Seamless operations
A research network has digitized supply chain management
Efficient truck transport is part planning and part luck: after all, congestion, stop-and-go traffic, and delays during the loading process cannot be predicted. However, the ProveIT platform attempts to mitigate the impact of the unexpected with advance planning and deviation management when emergency strikes.
A journey into the unknown
Homburg, Bexbacher Straße 72, 7:30 a.m. A truck drives off the Bosch site. It will travel to suppliers within a sixty-kilometer radius and collect the goods the company needs to produce hydraulic components. When all goes as planned, the trip contributes to the seamless operation of the entire logistics network. Sometimes, however, things go wrong: the truck gets stuck in traffic, or the loading process is delayed.
When this happens, material and transport planners must adjust. While they have to make sure that the goods are available on time and ready for production in Homburg, they recently began receiving extra support. Thanks to the ProveIT research project, which aimed to optimize connected supply chains, logistics providers can now monitor a plant’s entire supply chain and respond even more efficiently when something goes wrong.
Prepared for anything
Before the trucks set off, ProveIT recommends the ideal route to material and transport planners. In so doing, the platform aims to make the best possible use of all transport channels, thus enabling companies to improve their transport performance, cut costs, and reduce CO₂ emissions.
Help in dealing with delays...
The truck driver also has access to the platform, and can provide status updates via an app. This includes information about departures, arrivals, the beginning and end of loading processes, departures from a stop on a truck’s route, and disturbances along the way. For instance, when a truck is stuck in traffic, the integrated deviation management tool calculates the most efficient solution. This may mean that the truck will continue its route despite the delay, or that a second truck will make its way to a supplier whose goods are most urgently needed for production. “The logistics provider can rely on the digital helper to monitor the trip. A warning is issued only when physical intervention is required,” says Dr. Markus Bauer, program manager for logistics IT at Bosch and head of the research project.
Still a way to go
The IT platform, the app for truck drivers, and other services for logistics providers testify to the success of the three-year ProveIT research project. Bosch headed the project, which was carried out in cooperation with seven companies and institutes: the industrial company ZF, the software development companies PTV and LOCOM, the logistics company Geis, the Institute for Material Handling and Logistics Systems (IFL) of the Karlsruhe Institute for Technology, and the Informatics Research Center (FZI). The project was funded by the German Federal Ministry of the Economy and Energy.

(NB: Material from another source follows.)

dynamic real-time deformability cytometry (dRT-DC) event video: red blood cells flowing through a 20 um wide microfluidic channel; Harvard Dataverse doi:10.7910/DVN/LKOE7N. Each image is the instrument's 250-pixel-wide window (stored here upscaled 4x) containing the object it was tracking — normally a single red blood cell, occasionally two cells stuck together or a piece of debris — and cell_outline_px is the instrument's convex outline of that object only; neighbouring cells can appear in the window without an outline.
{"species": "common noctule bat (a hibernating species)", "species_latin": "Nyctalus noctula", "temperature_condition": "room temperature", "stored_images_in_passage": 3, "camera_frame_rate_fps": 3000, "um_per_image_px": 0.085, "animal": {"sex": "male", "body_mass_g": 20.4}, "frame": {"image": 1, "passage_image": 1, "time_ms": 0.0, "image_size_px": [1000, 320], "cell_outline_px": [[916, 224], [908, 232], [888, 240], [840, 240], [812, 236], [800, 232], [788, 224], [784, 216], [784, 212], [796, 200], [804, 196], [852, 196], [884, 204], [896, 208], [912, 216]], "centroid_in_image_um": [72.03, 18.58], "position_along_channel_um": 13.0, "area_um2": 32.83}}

Once the project was completed, Bosch entered a cooperation with FZI. Among other things, both partners intend to develop additional application functions such as digital freight documents with the aim of adding them to Bosch transport processes.
Summary
Complex supply chains pose a major challenge for logistics providers. With the completion of the ProveIT research project, which was headed by Bosch, logistics providers can now master this challenge, as digital helpers now handle most of the difficult decisions that transport and material managers were once responsible for.